A state audit late last month revealed that roughly 10 percent of all unemployment claims paid out by the Employment Development Department (EDD) over the last year, involved fraud. While an additional 17% of unemployment benefit claims are under investigation.

In total, California has paid $114 billion in 19 million unemployment claims, since the onslaught of the pandemic.

GOP Congressmen Darrell Issa of California, and Gary Palmer of Alabama, joined Comer in outlining their concerns that Congress has approved nearly $130 billion in Coronavirus relief aid to the Golden State – a sum that does not include the most recent economic funding provided through stimulus checks approved by congress in December.

The state audit found that the EDD was unprepared for the massive amounts of fraudulent cases filed, in particular when it came to incarcerated individuals – who have mistakenly received $810 million.

But apart from the fraudulent payments, the review of the department -- which falls under California’s Labor and Workforce Development Agency – found that as late as December 2020, claimants were able to continue to collect benefits even with "suspicious addresses," because the state had not established any payment block system.

"Therefore, there is every reason to be concerned that this unprecedented fraud may be ongoing even today," the congressmen wrote in their letter Thursday.

The audit also found that prisoners on death row received $421,000 in unemployment benefits and larger schemes conducted by organized crime groups in Russia and China were found to have cashed in.

"There is no sugarcoating the reality," Biden’s nominee for deputy Labor secretary and the current secretary of California's Labor and Workforce Development Agency, Julie Su said during a press conference last month.

Su also noted that "California has not had sufficient security measures in place to prevent this level of fraud, and criminals took advantage of the situation."

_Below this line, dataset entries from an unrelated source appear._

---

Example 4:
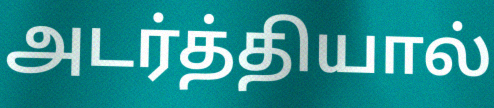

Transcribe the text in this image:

அடர்த்தியால்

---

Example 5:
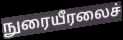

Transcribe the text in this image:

நுரையீரலைச்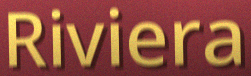
RivieraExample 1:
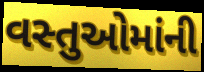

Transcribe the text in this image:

વસ્તુઓમાંની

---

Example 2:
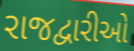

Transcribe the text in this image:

રાજદ્વારીઓ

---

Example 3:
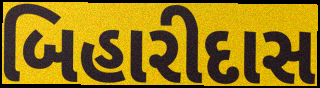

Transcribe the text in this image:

બિહારીદાસ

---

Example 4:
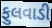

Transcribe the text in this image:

ફુલવાડી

California’s unemployment claims system, the Pandemic Unemployment Assistance Program, allows individuals to apply for assistance who would not normally qualify for unemployment benefits, like independent contractors – though as the system sought to expand its benefits for Californians, taxpayers paid the price.

"It should be no surprise that EDD was overwhelmed, just like the rest of the nation’s unemployment agencies," Su said when explaining the extent of fraud that occurred.  "As millions of Californians applied for help, international and national criminal rings were at work behind the scenes working relentlessly to steal unemployment benefits using sophisticated methods of identity theft."

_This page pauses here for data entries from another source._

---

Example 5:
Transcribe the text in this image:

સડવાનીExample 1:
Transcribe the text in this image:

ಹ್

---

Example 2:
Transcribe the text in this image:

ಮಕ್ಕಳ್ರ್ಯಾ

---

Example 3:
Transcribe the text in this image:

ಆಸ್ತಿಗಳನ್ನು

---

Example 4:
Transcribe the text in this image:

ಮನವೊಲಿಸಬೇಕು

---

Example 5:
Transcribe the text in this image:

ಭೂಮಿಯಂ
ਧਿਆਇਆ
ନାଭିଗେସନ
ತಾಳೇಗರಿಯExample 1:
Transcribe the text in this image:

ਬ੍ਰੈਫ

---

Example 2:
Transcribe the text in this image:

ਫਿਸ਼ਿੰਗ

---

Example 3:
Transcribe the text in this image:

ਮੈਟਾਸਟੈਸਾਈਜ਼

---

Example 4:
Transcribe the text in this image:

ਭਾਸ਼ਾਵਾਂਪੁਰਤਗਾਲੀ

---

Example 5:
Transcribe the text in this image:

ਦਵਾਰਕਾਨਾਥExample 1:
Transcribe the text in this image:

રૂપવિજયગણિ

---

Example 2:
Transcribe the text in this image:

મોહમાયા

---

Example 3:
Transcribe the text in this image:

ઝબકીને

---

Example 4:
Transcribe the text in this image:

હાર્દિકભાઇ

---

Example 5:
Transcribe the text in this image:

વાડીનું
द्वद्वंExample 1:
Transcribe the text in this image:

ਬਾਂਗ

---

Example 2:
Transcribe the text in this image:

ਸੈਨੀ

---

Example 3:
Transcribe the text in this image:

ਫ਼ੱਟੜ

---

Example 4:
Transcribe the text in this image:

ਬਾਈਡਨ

But in response to the evidence of massive fraud, the state froze roughly 1.5 million claims in late December – 1.2 million of which were still frozen by the end of January.

"The oversight California conducted was by all accounts too late and wholly insufficient," House Republicans said Thursday. "As a result, unsuspecting law abiding Californians, locked at home by Governor Newsom, were no doubt put through additional stress."

Su is expected to face tough questioning regarding California’s unemployment benefit scandal during her Senate confirmation hearings.

"If Ms. Su cannot effectively root out rampant waste, fraud and abuse at the state level, how can she be entrusted to be second in command at the Department of Labor?" Comer said to Fox News Thursday. "The House Committee on Oversight and Reform needs to get to the bottom of this massive unemployment fraud scheme and the Senate must also take this into account during Ms. Su’s confirmation hearing.”

But Su isn’t the only Democrat facing a rocky road as the coronavirus pandemic continues.


Newsom has faced surmounting pressure as a recall election appears imminent, with more than 1.4 million signatures already collected, in support of the recall – just shy of the nearly 1.5 million signatures needed to force a mid-year election.

Congresswoman Maloney could not be immediately reached by Fox News for comment.